At the time of ratification, there was the belief that women would vote in large numbers, they would vote as a bloc and would push for reforms that would hurt big business and government. “The great irony is that when women got the vote, none of that happened,” Pollak notes. “Many didn’t vote. And those that voted tended to vote the way they were guided by their husbands or brothers or fathers. And they certainly never voted as a bloc around certain issues. Had women actually remained organized and voted around women’s issues, who knows? It probably wouldn’t have taken so long for women’s rights [as a movement] to really get going again,” the filmmaker surmises.

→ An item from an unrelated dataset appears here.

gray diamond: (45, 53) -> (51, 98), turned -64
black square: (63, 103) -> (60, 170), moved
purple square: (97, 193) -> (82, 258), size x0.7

“If the documentary works the way it should,” Pollak continues, “it will really make women appreciate the fact that they have this power and go out and use it.”
Pollak has plans for another documentary on the struggle for women’s equality during the years from 1920-75. “Together the two programs would, in a modest way, give you historical insight into the drama and the excitement of the ongoing fight for equality. It’s an untold story,” she says. Many don’t know, Pollak says by way of example, that the militant National Women’s Party, which led the White House picketing, went on to write the Equal Rights Amendment in 1923 and fought for it over many decades before the amendment became a popular issue.
“What we’ve seen through the whole history then is the battering, battering, battering on the establishment to expand the meaning of democracy,” she says. “First, it was white men who didn’t have any property who got the vote. Then it was—at least in theory—all men, including African-American men.” And then, the women.
“My vision was to bring this remarkable untold 70-year struggle into the consciousness of the American public in a very dramatic way,” says Pollak. “To pull it out of the archives and give it the place that it deserves.”
One Woman, One Vote will be shown at the National Archives Aug. 26 at noon, on a triple bill that also includes Willaim Greaves’ Ida B. Wells: A Passion for Justice and Pat Ferrero’s Hearts and Hands. It will be rebroadcast on PBS Dec. 18.